**ASSIGNMENT 1:**
Set down, word for word, the portion of the granola recipe starting with "2. In a large" and going on through "prepared baking sheet.".
**ASSIGNMENT 2:**
Resume the granola recipe page from its last sentence.

**SELECTED EXTRACT:**
>>>
Bake

Sqirl’s Puffed Granola (aka Turmeric Millet-nola)

April  3, 2018
9 Ratings
Photo by Julia Gartland
Author Notes

This recipe will change what you crave in your granola—airier, crispier, more warmly spiced. Sqirl's first trick is in ditching the oats completely for a lighter texture—their version is made from wee balls of puffed millet, but any puffed grain would work (both Arrowhead Mills and Nature’s Path brands make a lot of different ones). The second, even more enlightening move is in adding baking soda, which, when combined with a slightly acidic mix of wet ingredients heated to around 250° F, unleashes millions of tiny air bubbles and turns the mixture from a burbling deep brown to creamy and frothy. “The baking soda is there to help with texture and soften the whole,” Sqirl pastry chef Sasha Piligian told me. “So you aren’t biting into hard candy.” Adapted slightly from Sqirl and Lottie & Doof. To read the whole story, head here. —Genius Recipes

Watch This Recipe
Sqirl’s Puffed Granola (aka Turmeric Millet-nola)
  • Prep time 15 minutes
  • Cook time 20 minutes
  • Makes about 3 quarts granola clusters
Ingredients
  • 4 1/2 cups (84g) puffed millet (or other puffed grains)
  • 1/2 cup (60g) roughly chopped pecans
  • 1/3 cup (40g) sliced almonds
  • 1 3/4 teaspoons ground turmeric
  • 1/2 teaspoon ground cardamom
  • 3/4 teaspoon kosher salt
  • 1/4 cup plus 2 tablespoons (75g) lightly packed light brown sugar
  • 2 tablespoons plus 1 teaspoon (32g) unsalted butter
  • 1/3 cup (111g) glucose (or honey, brown rice syrup, or corn syrup)
  • 1 teaspoon molasses
  • 1/2 teaspoon teaspoon baking soda
In This Recipe
Directions
  1. Heat the oven to 325° F. Line a rimmed baking sheet with parchment and set aside.
  2. In a large heatproof bowl, combine the millet, pecans, almonds, turmeric, cardamom, and salt. In a small pot, stirring occasionally, heat the light brown sugar, butter, glucose, and molasses, until they reach 250°F (it will have been simmering in slow, steady large bubbles for a minute or two). Remove from the heat, whisk in the baking soda, and immediately pour over the dry ingredients. Stir well with a sturdy spoon or spatula (the mixture will be stiff), making sure to mix in all the spices that have fallen to the bottom of the bowl, and then spread the mixture on the prepared baking sheet.
  3. Bake for 15 minutes, stirring halfway through. Allow to cool completely before breaking up and storing at room temperature.

See what other Food52ers are saying.

  • Ocean Park
    Ocean Park
  • Ayl Walter
    Ayl Walter
  • Kaitlin Bray
    Kaitlin Bray
  • Sarah Elizabeth
    Sarah Elizabeth
  • NA
    NA
Genius Recipes

Recipe by: Genius Recipes

44 Reviews

Ocean P. December 9, 2020
I agree that it could use more cardamom and perhaps a little less turmeric. I learned that corn syrup 10 years past its expiration date that smells fine even if the color is deeper is still perfectly useable and edible. I subbed out some millet for oats and I used pomegranate molasses instead of molasses (although I know pomegranate molasses isn't molasses at all). It came out well. More nuts would be good and my next effort will use pistachios to complement the cardamom. It feels like a very forgiving recipe.
<<<
(Stored items)
>>>
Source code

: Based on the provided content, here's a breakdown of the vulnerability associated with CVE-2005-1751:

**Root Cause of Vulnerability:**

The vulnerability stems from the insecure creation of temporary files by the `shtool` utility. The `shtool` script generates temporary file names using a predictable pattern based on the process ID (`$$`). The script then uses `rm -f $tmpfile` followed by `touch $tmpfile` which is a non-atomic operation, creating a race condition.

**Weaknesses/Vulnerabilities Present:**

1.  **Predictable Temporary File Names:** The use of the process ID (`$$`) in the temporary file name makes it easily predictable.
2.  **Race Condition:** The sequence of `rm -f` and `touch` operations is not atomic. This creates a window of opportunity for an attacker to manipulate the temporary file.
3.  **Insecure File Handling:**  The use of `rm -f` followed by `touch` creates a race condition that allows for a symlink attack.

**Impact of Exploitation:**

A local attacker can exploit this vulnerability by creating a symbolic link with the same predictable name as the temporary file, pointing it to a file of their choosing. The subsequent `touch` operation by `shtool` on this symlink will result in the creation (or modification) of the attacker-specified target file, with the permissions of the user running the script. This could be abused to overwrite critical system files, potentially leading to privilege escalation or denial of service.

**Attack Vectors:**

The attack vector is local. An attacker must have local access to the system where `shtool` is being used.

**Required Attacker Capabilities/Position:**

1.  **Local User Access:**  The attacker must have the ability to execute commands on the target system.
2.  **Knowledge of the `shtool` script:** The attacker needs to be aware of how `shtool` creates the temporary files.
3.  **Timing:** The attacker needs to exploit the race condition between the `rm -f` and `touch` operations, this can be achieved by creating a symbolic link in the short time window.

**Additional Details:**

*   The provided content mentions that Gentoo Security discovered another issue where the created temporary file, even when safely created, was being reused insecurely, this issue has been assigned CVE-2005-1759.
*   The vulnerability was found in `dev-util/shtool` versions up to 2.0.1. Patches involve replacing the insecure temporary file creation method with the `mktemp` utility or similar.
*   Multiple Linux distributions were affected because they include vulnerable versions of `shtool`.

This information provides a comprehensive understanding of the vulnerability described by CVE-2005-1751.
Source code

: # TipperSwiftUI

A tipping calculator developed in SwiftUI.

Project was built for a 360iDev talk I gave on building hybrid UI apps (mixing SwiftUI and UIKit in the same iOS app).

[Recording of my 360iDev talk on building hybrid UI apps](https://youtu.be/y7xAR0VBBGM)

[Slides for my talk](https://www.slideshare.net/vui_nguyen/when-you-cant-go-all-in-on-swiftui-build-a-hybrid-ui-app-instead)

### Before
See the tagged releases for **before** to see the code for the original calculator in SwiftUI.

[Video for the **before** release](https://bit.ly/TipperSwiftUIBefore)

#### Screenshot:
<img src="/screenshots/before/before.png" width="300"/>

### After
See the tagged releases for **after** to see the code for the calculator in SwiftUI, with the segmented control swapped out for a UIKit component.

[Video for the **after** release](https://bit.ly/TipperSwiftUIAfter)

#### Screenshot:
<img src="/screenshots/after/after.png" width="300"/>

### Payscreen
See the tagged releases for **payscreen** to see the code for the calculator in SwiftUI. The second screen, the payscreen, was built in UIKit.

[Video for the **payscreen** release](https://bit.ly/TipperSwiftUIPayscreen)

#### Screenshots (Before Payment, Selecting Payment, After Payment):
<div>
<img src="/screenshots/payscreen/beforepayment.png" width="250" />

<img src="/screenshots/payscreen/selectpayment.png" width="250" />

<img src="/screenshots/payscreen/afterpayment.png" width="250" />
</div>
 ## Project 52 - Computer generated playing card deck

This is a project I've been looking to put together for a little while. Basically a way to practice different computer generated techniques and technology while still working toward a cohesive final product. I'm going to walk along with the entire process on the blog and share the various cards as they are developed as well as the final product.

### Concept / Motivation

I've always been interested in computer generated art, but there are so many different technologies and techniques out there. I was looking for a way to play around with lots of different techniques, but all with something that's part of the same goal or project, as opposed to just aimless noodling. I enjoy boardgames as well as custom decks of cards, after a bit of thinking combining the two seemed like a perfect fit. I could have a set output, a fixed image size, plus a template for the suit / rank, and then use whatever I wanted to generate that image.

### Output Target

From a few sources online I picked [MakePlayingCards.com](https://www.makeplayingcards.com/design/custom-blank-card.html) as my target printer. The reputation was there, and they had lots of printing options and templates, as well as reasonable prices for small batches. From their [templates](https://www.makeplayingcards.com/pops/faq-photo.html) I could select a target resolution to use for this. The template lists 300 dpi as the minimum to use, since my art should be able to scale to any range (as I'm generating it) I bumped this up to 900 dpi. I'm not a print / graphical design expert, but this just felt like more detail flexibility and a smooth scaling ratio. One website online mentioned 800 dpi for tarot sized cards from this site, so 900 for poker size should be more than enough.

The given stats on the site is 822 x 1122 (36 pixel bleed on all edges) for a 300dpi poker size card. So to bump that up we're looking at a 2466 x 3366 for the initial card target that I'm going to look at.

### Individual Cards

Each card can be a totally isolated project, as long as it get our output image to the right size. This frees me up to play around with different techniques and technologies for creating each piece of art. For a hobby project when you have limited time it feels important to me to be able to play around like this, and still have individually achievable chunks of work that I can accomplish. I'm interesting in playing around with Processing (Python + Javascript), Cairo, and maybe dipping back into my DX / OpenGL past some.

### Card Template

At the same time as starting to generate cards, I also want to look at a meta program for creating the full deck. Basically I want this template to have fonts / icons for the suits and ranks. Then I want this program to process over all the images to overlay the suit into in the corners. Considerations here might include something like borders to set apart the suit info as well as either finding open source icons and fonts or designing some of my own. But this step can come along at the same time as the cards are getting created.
<<<
**EXPECTED OUTPUT 1:**
2. In a large heatproof bowl, combine the millet, pecans, almonds, turmeric, cardamom, and salt. In a small pot, stirring occasionally, heat the light brown sugar, butter, glucose, and molasses, until they reach 250°F (it will have been simmering in slow, steady large bubbles for a minute or two). Remove from the heat, whisk in the baking soda, and immediately pour over the dry ingredients. Stir well with a sturdy spoon or spatula (the mixture will be stiff), making sure to mix in all the spices that have fallen to the bottom of the bowl, and then spread the mixture on the prepared baking sheet.

**EXPECTED OUTPUT 2:**
 
Ocean P. December 9, 2020
I meant to add: it's more like candy than granola. I wouldn't mind it at all if it were less sweet and I may cut back on the sugar in the future.
 
Emmie June 24, 2020
Very tasty, could use more cardamom. A tip: whisk in the spices and salt with the baking powder for even distribution.
 
soher June 24, 2020
I actually mix the spices with the liquid so I don’t have the spices left in the bottom of the pot.
 
Ayl W. August 24, 2019
This is a decent recipe, it was nice because it was something new in my granola jar in terms of the texture of the puffed millet-- nice and airy. I expected it to be a little more spiced rather than sweet. However, it was the opposite: it was sweet first, then spiced. In future I might want to add more of the spices, just to make up for it being a bit on the sweeter side-- which I would prefer it not to be as sweet, that's my only complaint. I'll certainly be adapting this recipe to my liking, it's certainly interesting as a jumping off place.
 
soher August 8, 2019
Love this and have made it tooo many times to count. This time, it is so sticky and won’t break up - the whole sheet pan could have been rolled up without cracking.
HELP???
 
Kaitlin B. November 13, 2018
This granola is absurdly good. It tastes like a ~healthy~ rice crispy treat with a little warmth and spice. I subbed cashews, walnuts, and cinnamon (based on what was in my pantry) and no regrets! Already planning on making another batch.
 
Kristen M. November 14, 2018
Yay! And thank you for the timely reminder that this would make amazing holiday gifts this year...
 
Sarah E. October 16, 2018
This is way too good. I didn’t have any molasses, so I used boiled cider, and it turned out awesome. My only complaint: this is honestly addictive. I’ll never go back to overly sweet, dense granola.
 
Heidi D. August 16, 2018
Would it be possible to use coconut oil instead of butter?thanks!
 
Emmie June 24, 2020
I did and it turned out great!
 
Daryl August 14, 2018
I have a ton of food allergies, and I finally feel like I have found a great snack that's savory! I crave salt, and it seems a lot of gluten-free items are sweet. I made it last night and brought some to the office today to share with my gluten-free co-workers, and made the mistake of leaving it out on my desk. Everyone who walks by is enamored by it! Normally, my cooking is merely a topic of amusement to those around me, but I have only been at my desk for 90 minutes and have had three people who have no food allergies ask if they can have some -- and they all have commented on how awesome it is and that they'll be back for more. It's a good thing that it makes a huge amount, because if it didn't I might be forced to take a sick day and bring my booty home with me.
 
NA August 12, 2018
This is fantastic stuff.
 
dianasaur July 6, 2018
Delicious! Even without a candy thermometer, I guessed at the timing based on bubbles and seemed to work out great - used half oats and half Rice Krispies cereal (who can use a whole box?!) along with honey as the glucose and coconut sugar. Can't. stop. snacking!
 
Whitney June 10, 2018
Divine. Made this with puffed kiwicha, quinoa, and rice. Left out the brown sugar, but used 1 T Peruvian algarrobina syrup instead of molasses and 1/3 c honey. I think it's perfect.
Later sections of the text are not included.